Singapore Airlines could face hefty payouts after turbulence

Passengers with spinal and brain injuries could seek ‘eight-figure’ payouts, a lawyer says, as the extent of the harm following the Singapore Airlines flight that encountered extreme turbulence this week becomes clearer. Prior payouts for similarly severe injuries escalated ‘easily into seven and sometimes eight-figure (US dollar) claims’, said Peter Neenan, a parter specialising in aviation litigation at the London-based law firm Stewarts.

 Several dozen people suffered traumatic, and potentially life-changing, injuries, doctors in Bangkok revealed. Twenty-two patients are being treated for spinal and spinal cord injuries, the head of Samitivej Srinakarin Hospital told a briefing. Some patients, he said, showed signs of paralysis but it was not clear whether it would be permanent. Another six are being treated for skull and brain trauma. A 73-year-old Briton died of a suspected heart attack.

The 229 crew and passengers on board Flight SQ321 were violently shaken by ‘sudden and extreme turbulence’ over Myanmar as the Boeing 777-300ER was en route from London to Singapore, forcing the jet to make an emergency landing at Suvarnabhumi Airport in Bangkok on Tuesday afternoon.

Under the Montreal Convention, which governs aviation rights and compensation for international flights from death and injury to passengers after an accident, Singapore Airlines is liable for up to US$170,000 per person. However, there can be scope for larger damages. The level of compensation could only be set based on the outcome of an ongoing investigation into the flight, which could take years, Neenan said.

Demonstrators gather in Mallorca in rally against “excessive tourism”

As Spaniards called for fewer holiday flights, rental cars and cruise ship clampdown, thousands of demonstrators took to the street in Mallorca to protest against ‘excessive tourism’ which they blame for overwhelming the popular holiday island. People from all walks of life gathered in the capital Palma to call for limits on the number of visitors which they accuse of ruining the lives of locals by inflating property prices, causing traffic jams and driving up the cost of living.

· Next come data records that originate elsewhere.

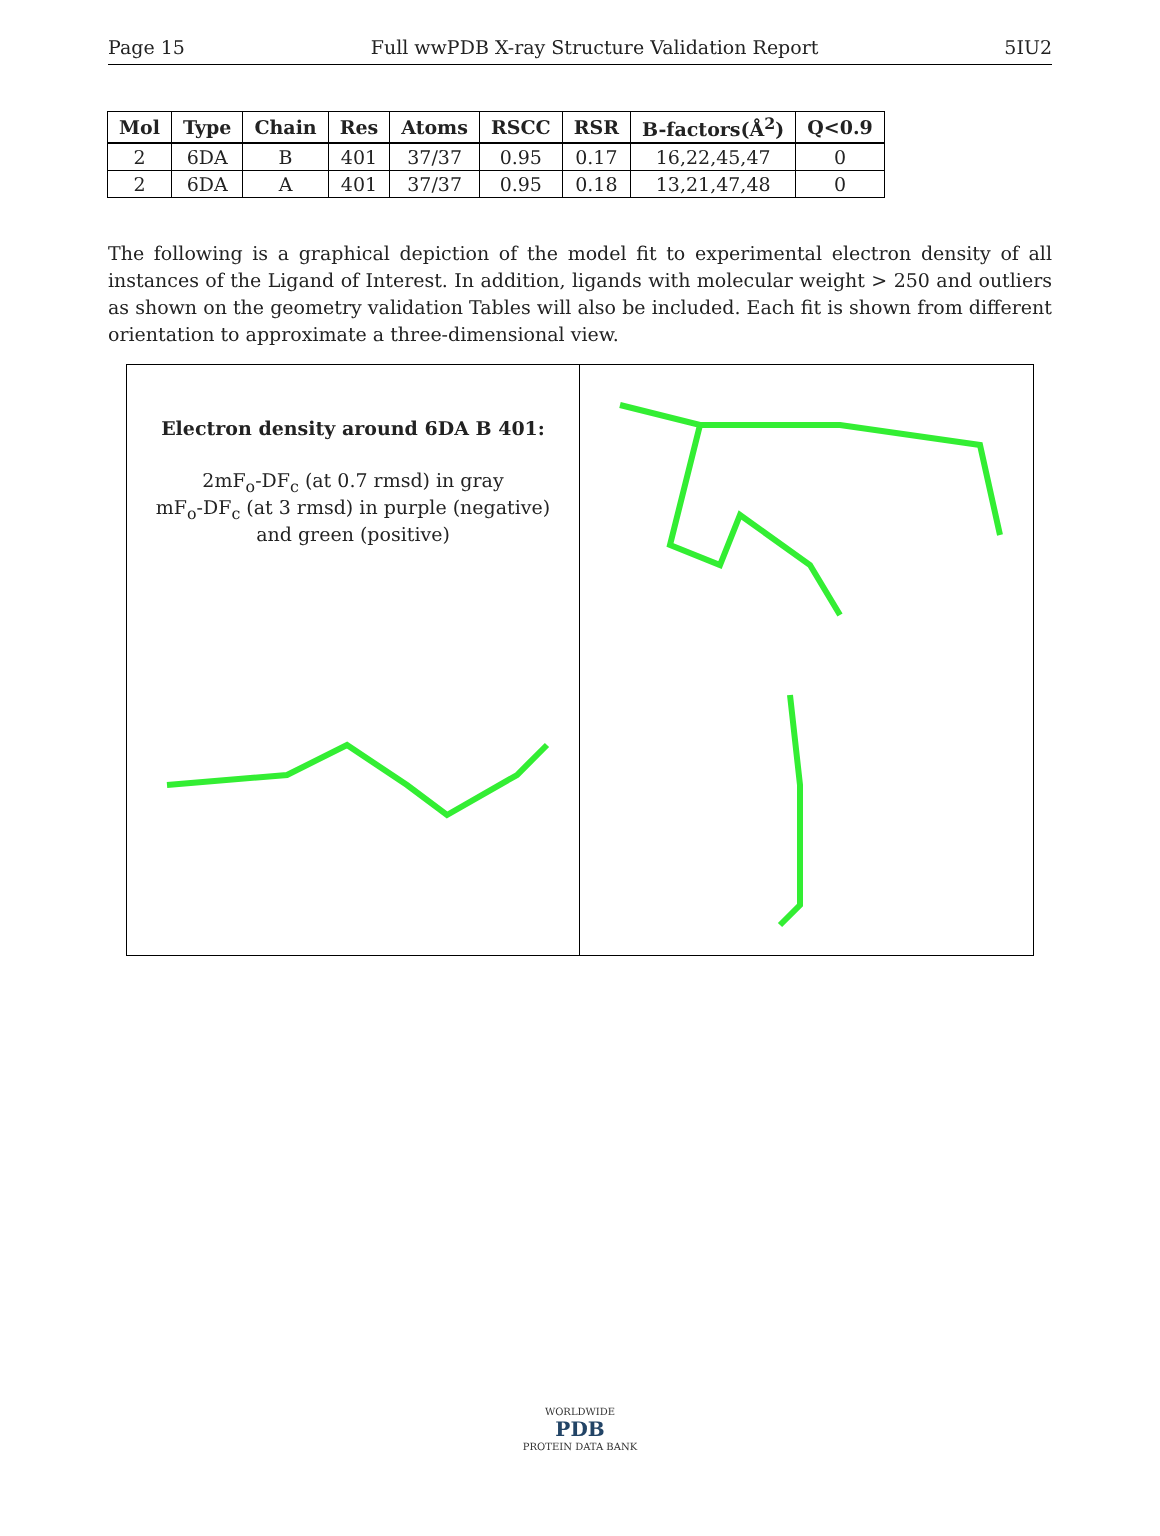Page 15 Full wwPDB X-ray Structure Validation Report 5IU2
| Mol | Type | Chain | Res | Atoms | RSCC | RSR | B-factors(Å<sup>2</sup>) | Q<0.9 |
| --- | --- | --- | --- | --- | --- | --- | --- | --- |
| 2 | 6DA | B | 401 | 37/37 | 0.95 | 0.17 | 16,22,45,47 | 0 |
| 2 | 6DA | A | 401 | 37/37 | 0.95 | 0.18 | 13,21,47,48 | 0 |
The following is a graphical depiction of the model fit to experimental electron density of all instances of the Ligand of Interest. In addition, ligands with molecular weight > 250 and outliers as shown on the geometry validation Tables will also be included. Each fit is shown from different orientation to approximate a three-dimensional view.
Electron density around 6DA B 401:
2mF<sub>o</sub>-DF<sub>c</sub> (at 0.7 rmsd) in gray
mF<sub>o</sub>-DF<sub>c</sub> (at 3 rmsd) in purple (negative)
and green (positive)
WORLDWIDE
PDB
PROTEIN DATA BANK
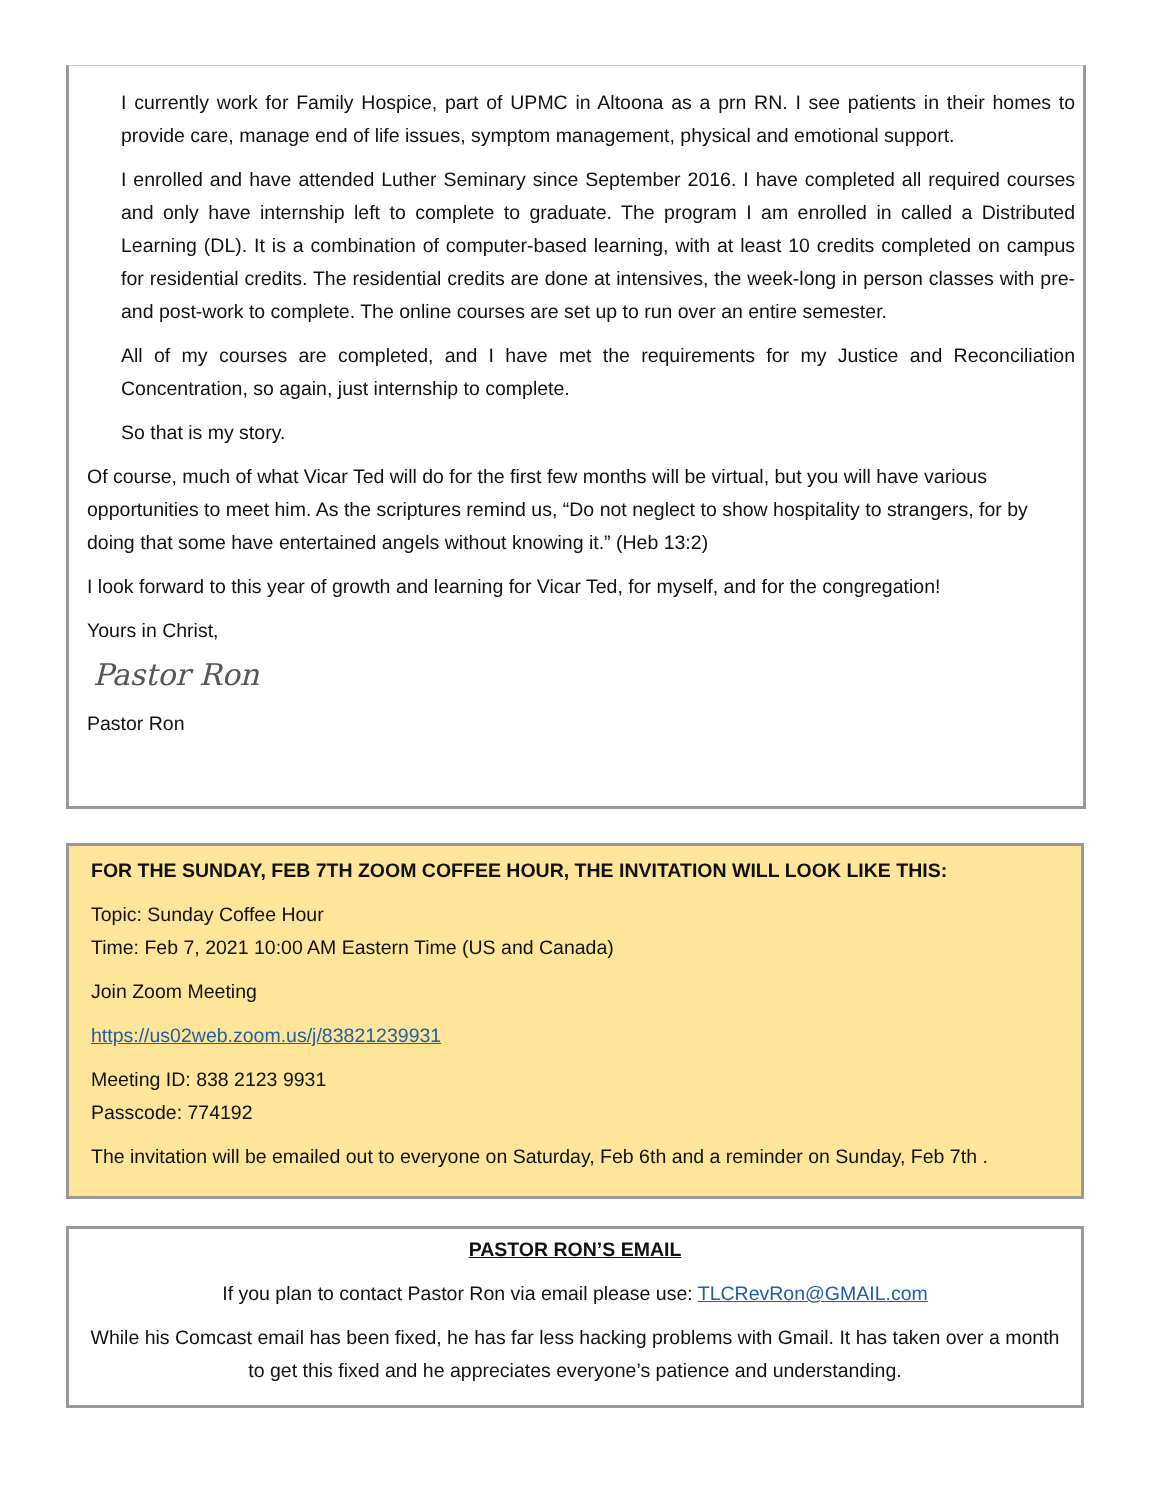I currently work for Family Hospice, part of UPMC in Altoona as a prn RN. I see patients in their homes to provide care, manage end of life issues, symptom management, physical and emotional support.
I enrolled and have attended Luther Seminary since September 2016. I have completed all required courses and only have internship left to complete to graduate. The program I am enrolled in called a Distributed Learning (DL). It is a combination of computer-based learning, with at least 10 credits completed on campus for residential credits. The residential credits are done at intensives, the week-long in person classes with pre- and post-work to complete. The online courses are set up to run over an entire semester.
All of my courses are completed, and I have met the requirements for my Justice and Reconciliation Concentration, so again, just internship to complete.
So that is my story.
Of course, much of what Vicar Ted will do for the first few months will be virtual, but you will have various opportunities to meet him. As the scriptures remind us, “Do not neglect to show hospitality to strangers, for by doing that some have entertained angels without knowing it.” (Heb 13:2)
I look forward to this year of growth and learning for Vicar Ted, for myself, and for the congregation!
Yours in Christ,
Pastor Ron
Pastor Ron
FOR THE SUNDAY, FEB 7TH ZOOM COFFEE HOUR, THE INVITATION WILL LOOK LIKE THIS:
Topic: Sunday Coffee Hour
Time: Feb 7, 2021 10:00 AM Eastern Time (US and Canada)
Join Zoom Meeting
https://us02web.zoom.us/j/83821239931
Meeting ID: 838 2123 9931
Passcode: 774192
The invitation will be emailed out to everyone on Saturday, Feb 6th and a reminder on Sunday, Feb 7th .
PASTOR RON’S EMAIL
If you plan to contact Pastor Ron via email please use: TLCRevRon@GMAIL.com
While his Comcast email has been fixed, he has far less hacking problems with Gmail. It has taken over a month to get this fixed and he appreciates everyone’s patience and understanding.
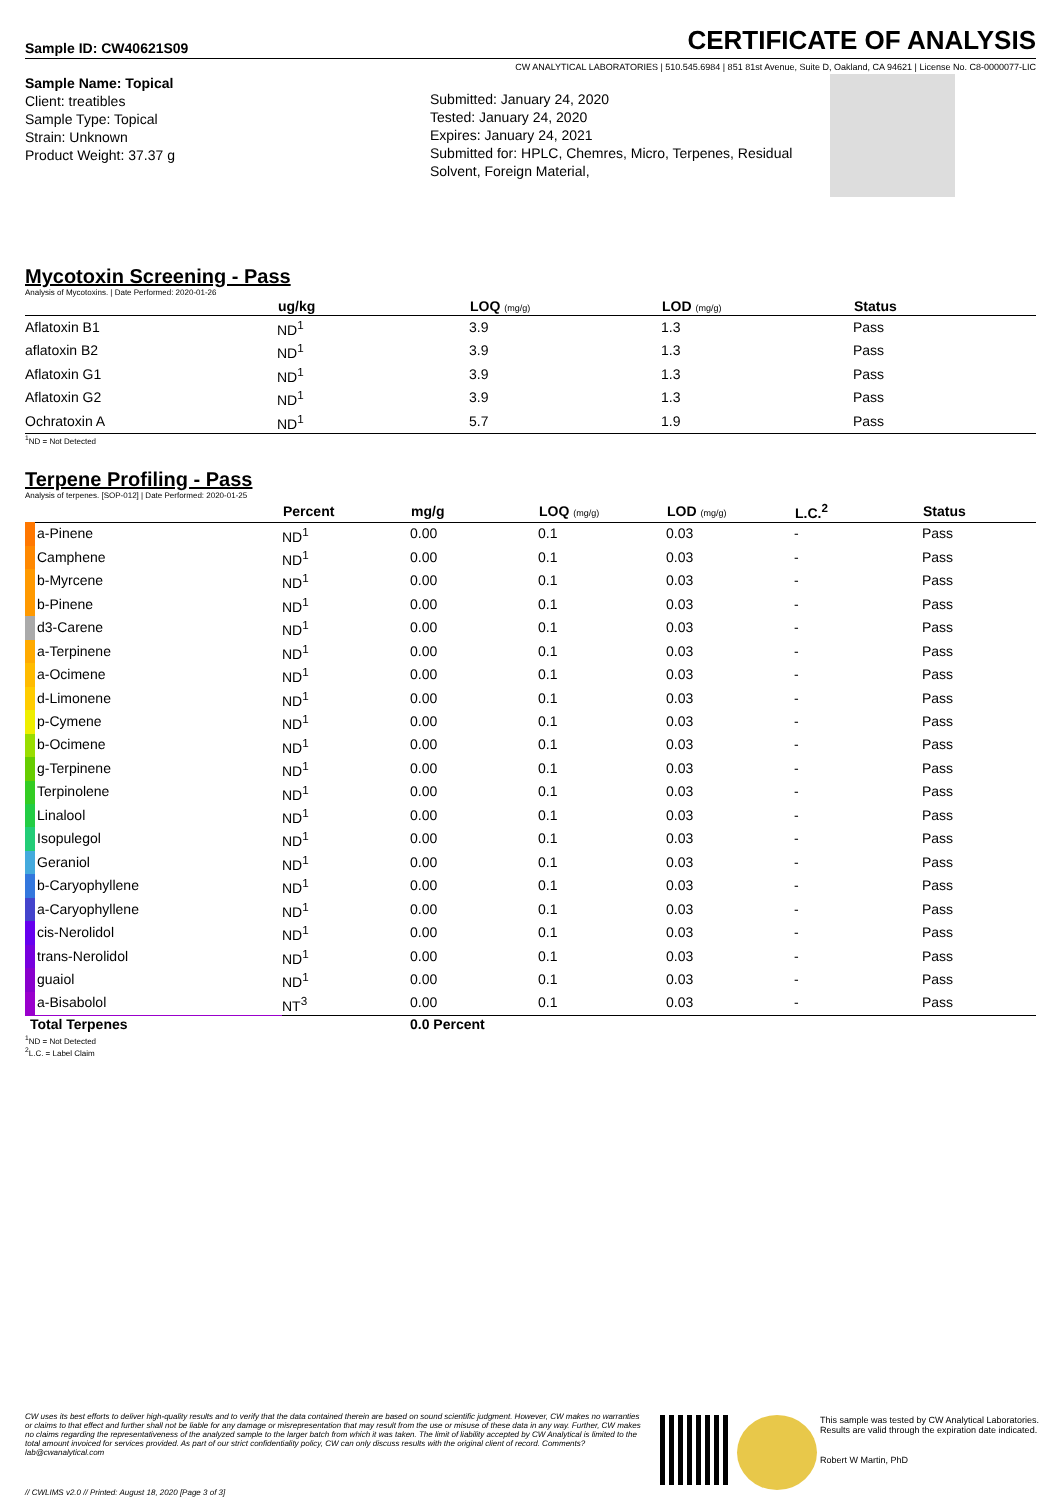Sample ID: CW40621S09
CERTIFICATE OF ANALYSIS
CW ANALYTICAL LABORATORIES | 510.545.6984 | 851 81st Avenue, Suite D, Oakland, CA 94621 | License No. C8-0000077-LIC
Sample Name: Topical
Client: treatibles
Sample Type: Topical
Strain: Unknown
Product Weight: 37.37 g
Submitted: January 24, 2020
Tested: January 24, 2020
Expires: January 24, 2021
Submitted for: HPLC, Chemres, Micro, Terpenes, Residual Solvent, Foreign Material,
Mycotoxin Screening - Pass
Analysis of Mycotoxins. | Date Performed: 2020-01-26
| | ug/kg | LOQ (mg/g) | LOD (mg/g) | Status |
| --- | --- | --- | --- | --- |
| Aflatoxin B1 | ND<sup>1</sup> | 3.9 | 1.3 | Pass |
| aflatoxin B2 | ND<sup>1</sup> | 3.9 | 1.3 | Pass |
| Aflatoxin G1 | ND<sup>1</sup> | 3.9 | 1.3 | Pass |
| Aflatoxin G2 | ND<sup>1</sup> | 3.9 | 1.3 | Pass |
| Ochratoxin A | ND<sup>1</sup> | 5.7 | 1.9 | Pass |
<sup>1</sup> ND = Not Detected
Terpene Profiling - Pass
Analysis of terpenes. [SOP-012] | Date Performed: 2020-01-25
| | Percent | mg/g | LOQ (mg/g) | LOD (mg/g) | L.C.<sup>2</sup> | Status |
| --- | --- | --- | --- | --- | --- | --- |
| a-Pinene | ND<sup>1</sup> | 0.00 | 0.1 | 0.03 | - | Pass |
| Camphene | ND<sup>1</sup> | 0.00 | 0.1 | 0.03 | - | Pass |
| b-Myrcene | ND<sup>1</sup> | 0.00 | 0.1 | 0.03 | - | Pass |
| b-Pinene | ND<sup>1</sup> | 0.00 | 0.1 | 0.03 | - | Pass |
| d3-Carene | ND<sup>1</sup> | 0.00 | 0.1 | 0.03 | - | Pass |
| a-Terpinene | ND<sup>1</sup> | 0.00 | 0.1 | 0.03 | - | Pass |
| a-Ocimene | ND<sup>1</sup> | 0.00 | 0.1 | 0.03 | - | Pass |
| d-Limonene | ND<sup>1</sup> | 0.00 | 0.1 | 0.03 | - | Pass |
| p-Cymene | ND<sup>1</sup> | 0.00 | 0.1 | 0.03 | - | Pass |
| b-Ocimene | ND<sup>1</sup> | 0.00 | 0.1 | 0.03 | - | Pass |
| g-Terpinene | ND<sup>1</sup> | 0.00 | 0.1 | 0.03 | - | Pass |
| Terpinolene | ND<sup>1</sup> | 0.00 | 0.1 | 0.03 | - | Pass |
| Linalool | ND<sup>1</sup> | 0.00 | 0.1 | 0.03 | - | Pass |
| Isopulegol | ND<sup>1</sup> | 0.00 | 0.1 | 0.03 | - | Pass |
| Geraniol | ND<sup>1</sup> | 0.00 | 0.1 | 0.03 | - | Pass |
| b-Caryophyllene | ND<sup>1</sup> | 0.00 | 0.1 | 0.03 | - | Pass |
| a-Caryophyllene | ND<sup>1</sup> | 0.00 | 0.1 | 0.03 | - | Pass |
| cis-Nerolidol | ND<sup>1</sup> | 0.00 | 0.1 | 0.03 | - | Pass |
| trans-Nerolidol | ND<sup>1</sup> | 0.00 | 0.1 | 0.03 | - | Pass |
| guaiol | ND<sup>1</sup> | 0.00 | 0.1 | 0.03 | - | Pass |
| a-Bisabolol | NT<sup>3</sup> | 0.00 | 0.1 | 0.03 | - | Pass |
| Total Terpenes | | 0.0 Percent | | | | |
<sup>1</sup> ND = Not Detected
<sup>2</sup> L.C. = Label Claim
CW uses its best efforts to deliver high-quality results and to verify that the data contained therein are based on sound scientific judgment. However, CW makes no warranties or claims to that effect and further shall not be liable for any damage or misrepresentation that may result from the use or misuse of these data in any way. Further, CW makes no claims regarding the representativeness of the analyzed sample to the larger batch from which it was taken. The limit of liability accepted by CW Analytical is limited to the total amount invoiced for services provided. As part of our strict confidentiality policy, CW can only discuss results with the original client of record. Comments? lab@cwanalytical.com
This sample was tested by CW Analytical Laboratories. Results are valid through the expiration date indicated.
Robert W Martin, PhD
// CWLIMS v2.0 // Printed: August 18, 2020 [Page 3 of 3]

Among them were teachers, hotel workers, businessmen and retired people who have told how the huge number of visitors have ruined the once idyllic Spanish sun-spot, with one family forced to leave the island due to the spiralling cost of property. The Spaniards are calling for fewer holiday flights, a clampdown on cruise ships and the slashing in the number of rental cars available under the slogan ‘Mallorca is not for sale!’ It is the latest anti-tourism protest across Spanish territories, following demonstrations in the Canary Islands, Barcelona and neighbouring Ibiza.

Man. Utd stun Man. City to win FA Cup

Manchester United saved their best performance of a mediocre season to the very end as they upset Manchester City 2-1 in the FA Cup final on Saturday to deprive their rivals of the double. With speculation swirling about the future of manager Erik ten Hag, United ripped up the form book as first-half goals from teenagers Alejandro Garnacho and Kobbie Mainoo proved enough for them to lift the trophy for a 13th time.

They had to endure a second-half siege, however, as City swarmed forward and a late goal by Jeremy Doku set up a nerve-shredding finale before United could celebrate their first FA Cup final triumph for eight years.

Speaking after the game, Guardiola told BBC Sport that his team did not play well in the first half against the Red Devils. “Man City did not play to beat United. We played for ourselves,” Guardiola said. “But, in general it was a good performance for a final.”